PROBLEM TO WORK ON: Once the line containing "71210 Ilidža Sarajevo" is located, output it and every line after it through the end of the records, exactly as written and nothing else.

DATA TO PROCESS:
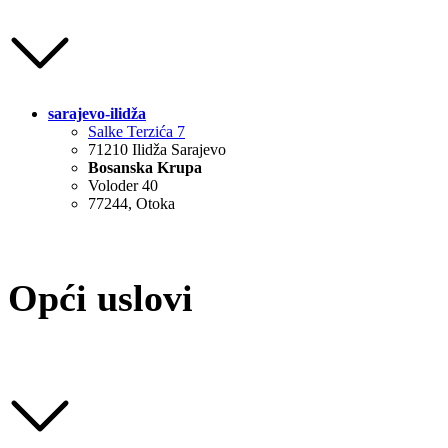
sarajevo-ilidža
Salke Terzića 7
71210 Ilidža Sarajevo
Bosanska Krupa
Voloder 40
77244, Otoka
Opći uslovi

ANSWER TO THIS TASK:
71210 Ilidža Sarajevo
Bosanska Krupa
Voloder 40
77244, Otoka
Opći uslovi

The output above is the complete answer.